A portrait of the Bedouins of Raqqa
The Bedouins of Northern Syria resemble the nomadic Koçer Kurds.
The Bedouins, who resemble the Kurdish from Koçer, take their place among the peoples of Northern Syria with their own lifestyles.
Unlike the Koçer Kurds who are wandering between the mountains and the plain, the Bedouins are live stocking in the deserts.
Nazım Daştan offers an interesting in-depth portrait of the Bedouins in a piece in MA agency.
The Northern Syrian Federation, which has suffered a great deal from the war in Syria, is home to many beliefs and peoples, living together: Kurds, Arabs, Turkmen, Assyrians, Armenians, Assyrians, Circassians, Alevis and Bedouin Arabs can be found co-existing in peace.
Representing an important part of the population in Northern Syria, the Bedouins have been living in the rural areas of many cities, especially Hesekê, Der-Ezzor, Raqqa and Manbij.
The life of the Bedouins in the desert part of the region is similar to the life of the nomadic Koçer Kurds.

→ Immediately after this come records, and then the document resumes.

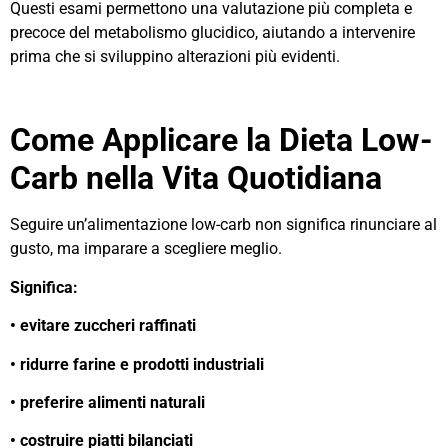
Questi esami permettono una valutazione più completa e
precoce del metabolismo glucidico, aiutando a intervenire
prima che si sviluppino alterazioni più evidenti.
Come Applicare la Dieta Low-
Carb nella Vita Quotidiana
Seguire un’alimentazione low-carb non significa rinunciare al
gusto, ma imparare a scegliere meglio.
Significa:
• evitare zuccheri raffinati
• ridurre farine e prodotti industriali
• preferire alimenti naturali
• costruire piatti bilanciati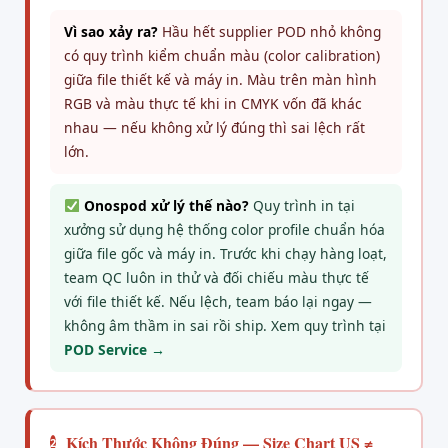
Vì sao xảy ra?
Hầu hết supplier POD nhỏ không
có quy trình kiểm chuẩn màu (color calibration)
giữa file thiết kế và máy in. Màu trên màn hình
RGB và màu thực tế khi in CMYK vốn đã khác
nhau — nếu không xử lý đúng thì sai lệch rất
lớn.
Onospod xử lý thế nào?
Quy trình in tại
xưởng sử dụng hệ thống color profile chuẩn hóa
giữa file gốc và máy in. Trước khi chạy hàng loạt,
team QC luôn in thử và đối chiếu màu thực tế
với file thiết kế. Nếu lệch, team báo lại ngay —
không âm thầm in sai rồi ship. Xem quy trình tại
POD Service →
Kích Thước Không Đúng — Size Chart US ≠
2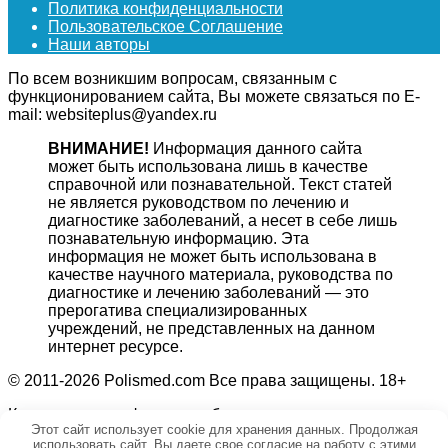
Политика конфиденциальности
Пользовательское Соглашение
Наши авторы
По всем возникшим вопросам, связанным с
функционированием сайта, Вы можете связаться по E-
mail: websiteplus@yandex.ru
ВНИМАНИЕ!
Информация данного сайта
может быть использована лишь в качестве
справочной или познавательной. Текст статей
не является руководством по лечению и
диагностике заболеваний, а несет в себе лишь
познавательную информацию. Эта
информация не может быть использована в
качестве научного материала, руководства по
диагностике и лечению заболеваний — это
прерогатива специализированных
учреждений, не представленных на данном
интернет ресурсе.
© 2011-2026 Polismed.com Все права защищены. 18+
Копирование информации без гиперссылки на источник
Этот сайт использует cookie для хранения данных. Продолжая
запрещено.
использовать сайт, Вы даете свое согласие на работу с этими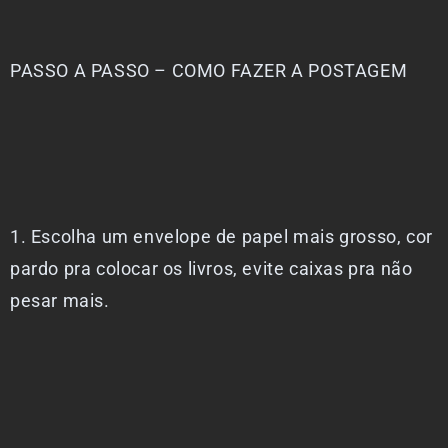
PASSO A PASSO – COMO FAZER A POSTAGEM
1. Escolha um envelope de papel mais grosso, cor
pardo pra colocar os livros, evite caixas pra não
pesar mais.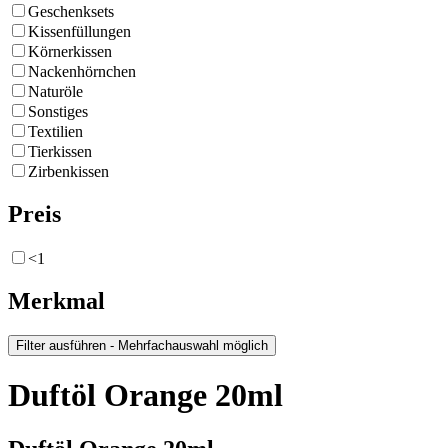
Geschenksets
Kissenfüllungen
Körnerkissen
Nackenhörnchen
Naturöle
Sonstiges
Textilien
Tierkissen
Zirbenkissen
Preis
<1
Merkmal
Duftöl Orange 20ml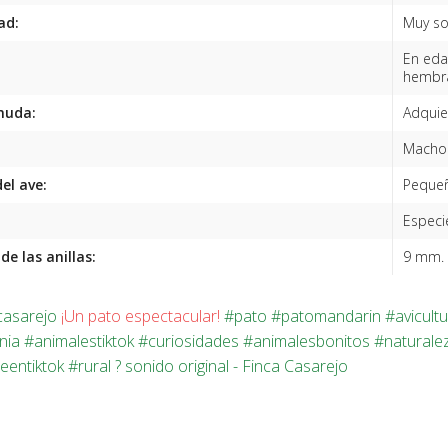
ad:
Muy so
En eda
hembra
muda:
Adquie
Macho 
el ave:
Pequeñ
Especie
e las anillas:
9 mm.
casarejo
¡Un pato espectacular!
#pato
#patomandarin
#avicult
nia
#animalestiktok
#curiosidades
#animalesbonitos
#naturale
eentiktok
#rural
? sonido original - Finca Casarejo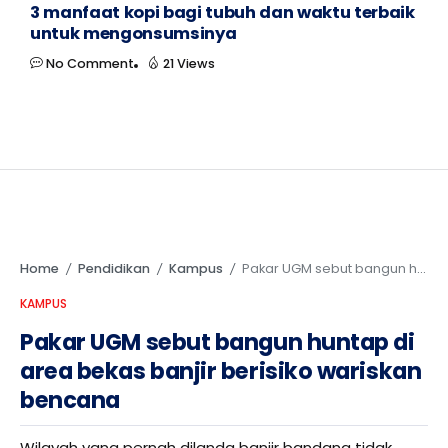
3 manfaat kopi bagi tubuh dan waktu terbaik
untuk mengonsumsinya
No Comment
21 Views
Home
Pendidikan
Kampus
Pakar UGM sebut bangun huntap di area bekas banjir berisiko wariskan bencana
/
/
/
KAMPUS
Pakar UGM sebut bangun huntap di
area bekas banjir berisiko wariskan
bencana
Wilayah yang pernah dilanda banjir bandang tidak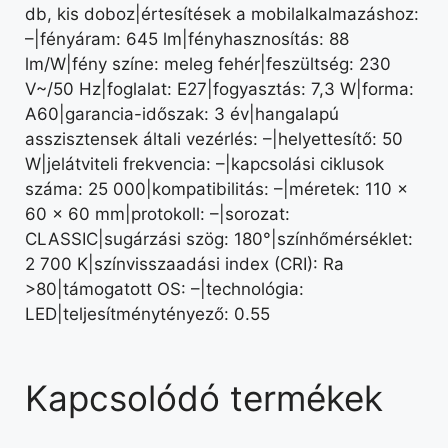
db, kis doboz|értesítések a mobilalkalmazáshoz:
–|fényáram: 645 lm|fényhasznosítás: 88
lm/W|fény színe: meleg fehér|feszültség: 230
V~/50 Hz|foglalat: E27|fogyasztás: 7,3 W|forma:
A60|garancia-időszak: 3 év|hangalapú
asszisztensek általi vezérlés: –|helyettesítő: 50
W|jelátviteli frekvencia: –|kapcsolási ciklusok
száma: 25 000|kompatibilitás: –|méretek: 110 ×
60 × 60 mm|protokoll: –|sorozat:
CLASSIC|sugárzási szög: 180°|színhőmérséklet:
2 700 K|színvisszaadási index (CRI): Ra
>80|támogatott OS: –|technológia:
LED|teljesítménytényező: 0.55
Kapcsolódó termékek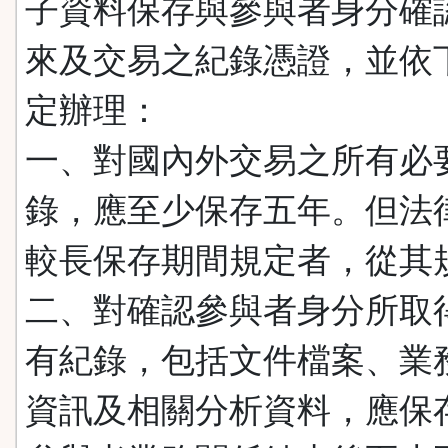
子資料保存與參與者身分確
來及交易之紀錄憑證，並依
定辦理：
一、對國內外交易之所有必
錄，應至少保存五年。但法
較長保存期間規定者，從其
二、對確認參與者身分所取
有紀錄，包括文件檔案、業
資訊及相關分析資料，應保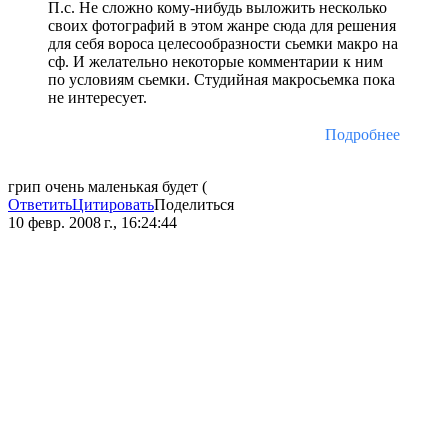
П.с. Не сложно кому-нибудь выложить несколько
своих фотографий в этом жанре сюда для решения
для себя вороса целесообразности сьемки макро на
сф. И желательно некоторые комментарии к ним
по условиям сьемки. Студийная макросьемка пока
не интересует.
Подробнее
грип очень маленькая будет (
Ответить
Цитировать
Поделиться
10 февр. 2008 г., 16:24:44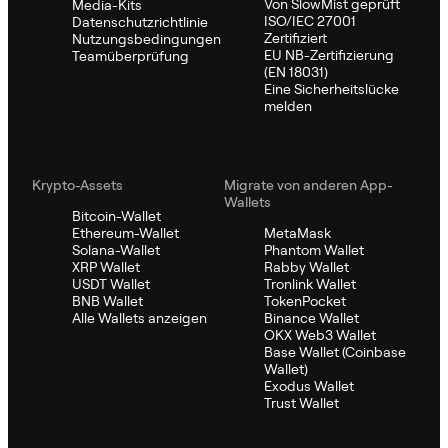
Von SlowMist geprüft
Media-Kits
ISO/IEC 27001
Datenschutzrichtlinie
Zertifiziert
Nutzungsbedingungen
EU NB-Zertifizierung
Teamüberprüfung
(EN 18031)
Eine Sicherheitslücke
melden
Krypto-Assets
Migrate von anderen App-
Wallets
Bitcoin-Wallet
Ethereum-Wallet
MetaMask
Solana-Wallet
Phantom Wallet
XRP Wallet
Rabby Wallet
USDT Wallet
Tronlink Wallet
BNB Wallet
TokenPocket
Alle Wallets anzeigen
Binance Wallet
OKX Web3 Wallet
Base Wallet (Coinbase
Wallet)
Exodus Wallet
Trust Wallet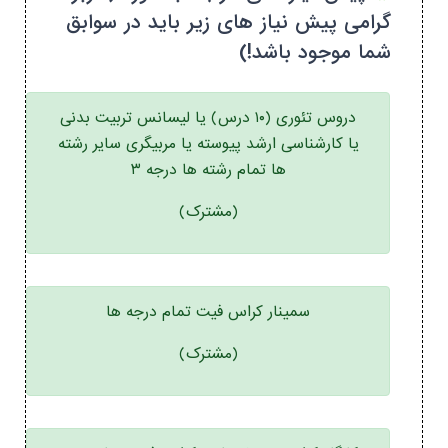
گرامی پیش نیاز های زیر باید در سوابق
شما موجود باشد!)
دروس تئوری (۱۰ درس) یا لیسانس تربیت بدنی
یا کارشناسی ارشد پیوسته یا مربیگری سایر رشته
ها تمام رشته ها درجه ۳
(مشترک)
سمینار کراس فیت تمام درجه ها
(مشترک)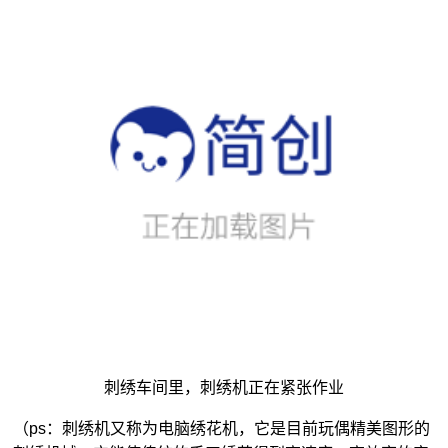
刺绣车间里，刺绣机正在紧张作业
（ps：刺绣机又称为电脑绣花机，它是目前玩偶精美图形的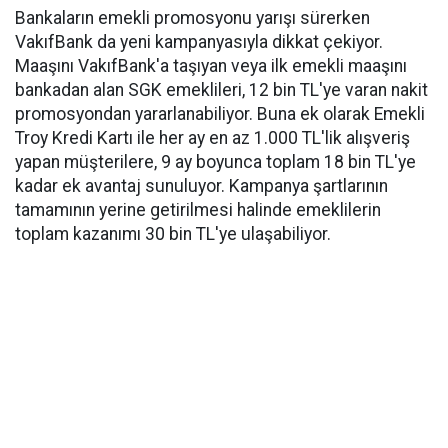
Bankaların emekli promosyonu yarışı sürerken
VakıfBank da yeni kampanyasıyla dikkat çekiyor.
Maaşını VakıfBank'a taşıyan veya ilk emekli maaşını
bankadan alan SGK emeklileri, 12 bin TL'ye varan nakit
promosyondan yararlanabiliyor. Buna ek olarak Emekli
Troy Kredi Kartı ile her ay en az 1.000 TL'lik alışveriş
yapan müşterilere, 9 ay boyunca toplam 18 bin TL'ye
kadar ek avantaj sunuluyor. Kampanya şartlarının
tamamının yerine getirilmesi halinde emeklilerin
toplam kazanımı 30 bin TL'ye ulaşabiliyor.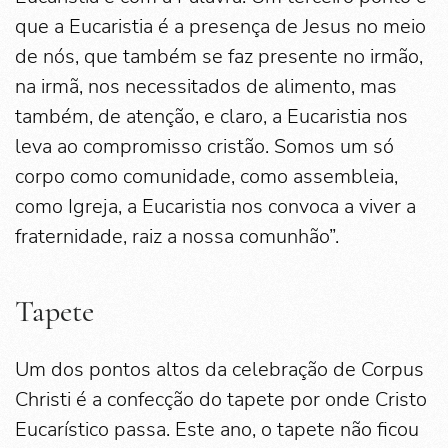
que a Eucaristia é a presença de Jesus no meio
de nós, que também se faz presente no irmão,
na irmã, nos necessitados de alimento, mas
também, de atenção, e claro, a Eucaristia nos
leva ao compromisso cristão. Somos um só
corpo como comunidade, como assembleia,
como Igreja, a Eucaristia nos convoca a viver a
fraternidade, raiz a nossa comunhão”.
Tapete
Um dos pontos altos da celebração de Corpus
Christi é a confecção do tapete por onde Cristo
Eucarístico passa. Este ano, o tapete não ficou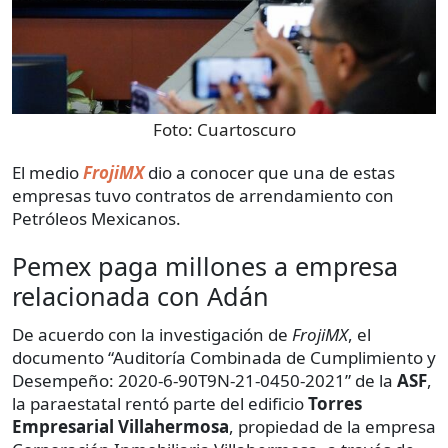
Foto:
Cuartoscuro
El medio
FrojiMX
dio a conocer que una de estas
empresas tuvo contratos de arrendamiento con
Petróleos Mexicanos.
Pemex paga millones a empresa
relacionada con Adán
De acuerdo con la investigación de
FrojiMX
, el
documento “Auditoría Combinada de Cumplimiento y
Desempeño: 2020-6-90T9N-21-0450-2021” de la
ASF
,
la paraestatal rentó parte del edificio
Torres
Empresarial Villahermosa
, propiedad de la empresa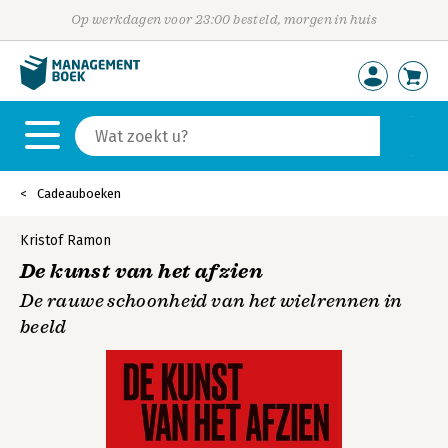
Op werkdagen voor 23:00 besteld, morgen in huis
Cadeauboeken
Kristof Ramon
De kunst van het afzien
De rauwe schoonheid van het wielrennen in
beeld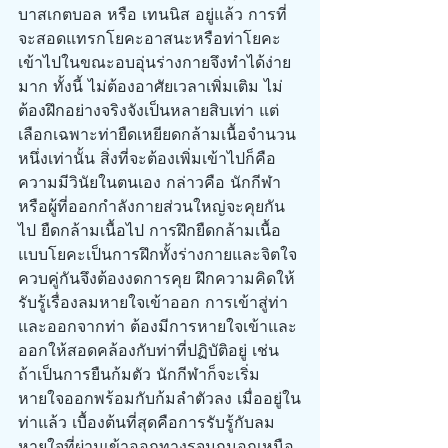
บาสเกตบอล หรือ เทนนิส อยู่แล้ว การที่
จะสอดแทรกโยคะอาสนะหรือท่าโยคะ
เข้าไปในขณะอบอุ่นร่างกายจึงทำได้ง่าย
มาก ทั้งนี้ ไม่ต้องอาศัยเวลาเพิ่มเติม ไม่
ต้องฝึกอย่างจริงจังเป็นหลายสิบเท่า แต่
เลือกเฉพาะท่ายืดเหยียดกล้ามเนื้อจำนวน
หนึ่งเท่านั้น สิ่งที่จะต้องเพิ่มเข้าไปก็คือ 
ความมีวินัยในตนเอง กล่าวคือ นักกีฬา
หรือผู้ที่ออกกำลังกายส่วนใหญ่จะคุยกัน
ไป ยืดกล้ามเนื้อไป การฝึกยืดกล้ามเนื้อ
แบบโยคะเป็นการฝึกทั้งร่างกายและจิตใจ
ควบคู่กันจึงต้องงดการคุย ฝึกความคิดให้
รับรู้เรื่องลมหายใจเข้าออก การเข้าสู่ท่า
และออกจากท่า ต้องมีการหายใจเข้าและ
ออกให้สอดคล้องกับท่าที่ปฏิบัติอยู่ เช่น 
ถ้าเป็นการยืนก้มตัว นักกีฬาก็จะเริ่ม
หายใจออกพร้อมกับก้มลำตัวลง เมื่ออยู่ใน
ท่าแล้ว เบื้องต้นที่สุดคือการรับรู้กับลม
หายใจที่ผ่านเข้าออกทางรูจมูกนอกเหนือ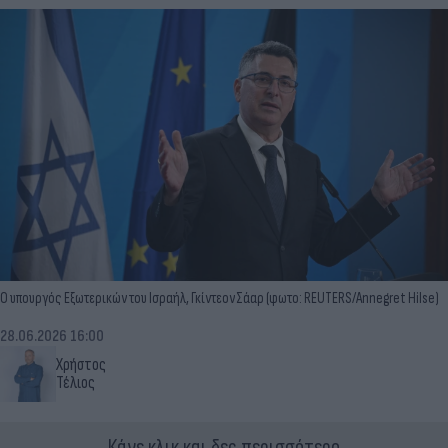
Ο υπουργός Εξωτερικών του Ισραήλ, Γκίντεον Σάαρ (φωτο: REUTERS/Annegret Hilse)
28.06.2026 16:00
Χρήστος
Τέλιος
Κάνε κλικ και δες περισσότερο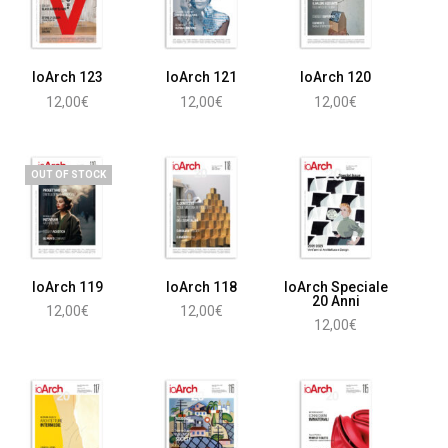
IoArch 123
IoArch 121
IoArch 120
12,00
€
12,00
€
12,00
€
Aggiungi al carrello
Aggiungi al carrello
Aggiungi al carrello
OUT OF STOCK
IoArch 119
IoArch 118
IoArch Speciale
20 Anni
12,00
€
12,00
€
12,00
€
Leggi tutto
Aggiungi al carrello
Aggiungi al carrello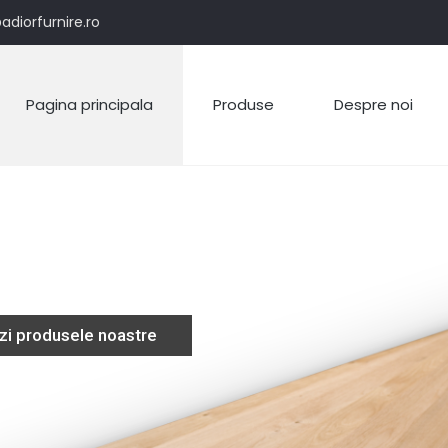
adiorfurnire.ro
Pagina principala
Produse
Despre noi
zi produsele noastre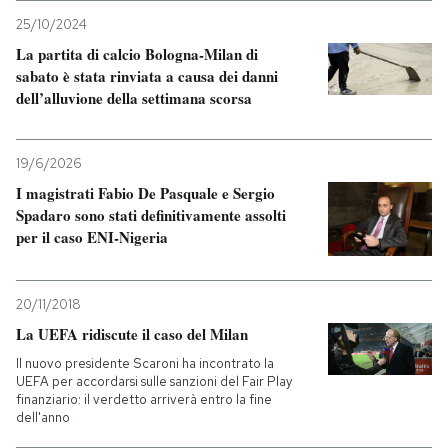
25/10/2024
La partita di calcio Bologna-Milan di
sabato è stata rinviata a causa dei danni
dell’alluvione della settimana scorsa
19/6/2026
I magistrati Fabio De Pasquale e Sergio
Spadaro sono stati definitivamente assolti
per il caso ENI-Nigeria
20/11/2018
La UEFA ridiscute il caso del Milan
Il nuovo presidente Scaroni ha incontrato la
UEFA per accordarsi sulle sanzioni del Fair Play
finanziario: il verdetto arriverà entro la fine
dell'anno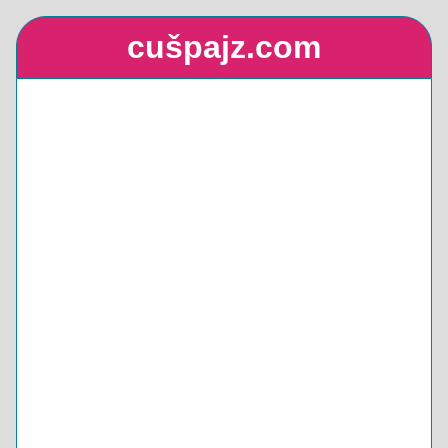
cušpajz.com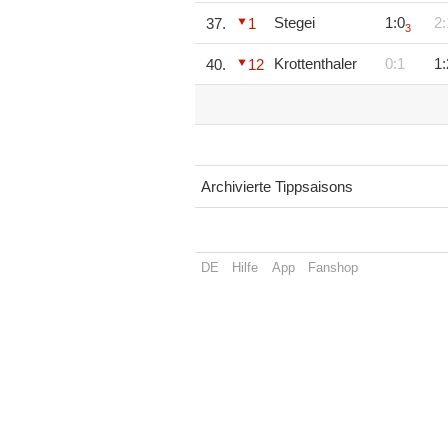
Stegei
1:0
2:
37.
1
3
Krottenthaler
0:1
1:
40.
12
Archivierte Tippsaisons
DE
Hilfe
App
Fanshop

Koçers wander between the mountain and plains, while the Bedouins are usually moving towards the deserts.
The nomadic Bedouins, who settle in one place in the summer and winter seasons, live a challenging life. Some rear sheep, others goats, others camels. Despite the unbearable desert temperatures and inadequate water resources, the Bedouins have lived as nomads for years. In Northern Syria two main tribes are known, the Shemmar and the Bedolar.
The Bedouins, who have moved constantly, try to provide water and food for both themselves and their animals. Where water sources and wells are not available, they carry water to the reservoir.
The Bedouins, living a natural life, still live in tents. The tents, which are 10 meters long and 4 meters wide, are partly furnished, and feature carpets and kills as well as handmade ornaments.
The tent, which is set up at the designated place, will remain there sometimes just for a few days, sometimes weeks, sometimes months, before being lifted again and moved elsewhere.
Due to the very difficult conditions, some families are putting up their tents close to residential areas.
A Bedouin woman
The Shemmar family, one of the Bedouin tribes, lives in a place between the northern and eastern deserts of Raqqa.
In the tent of the family visited by Nazım Daştan, a mother named Ruhem Shemmar, aged 45 welcomes the guests.
With a deqler (tattoo) on her face, Ruhem Shemmar has 21 kids, 8 of them girls.
Shemmar, who was married at the age of 17, says that early marriage is common among the Bedouins, and that the number of children a woman gives birth to is also high.
Shemmar tells Nazım Daştan that they have 200 sheep and for this they have changed places many times this year. “We are a people used to live and move place according to the needs of the animals.
Stressing that the Bedouins have a thousand years of life and culture, Shemmar adds that the history of her people is neither written nor spoken. Shemmar says that the Bedouins live in many countries in the Middle East.
Shemmar tells Nazım Daştan that the position of the woman and mother in the Bedouin society is different. “For example, if something needs to be done, I do it together with my husband. In some cases it is the only one who has the final word but after him comes the mother. If there is no father, or if the mother is alone in the house, then she has the final word. This is the way it is in almost all tribes and families in the Bedouin society”.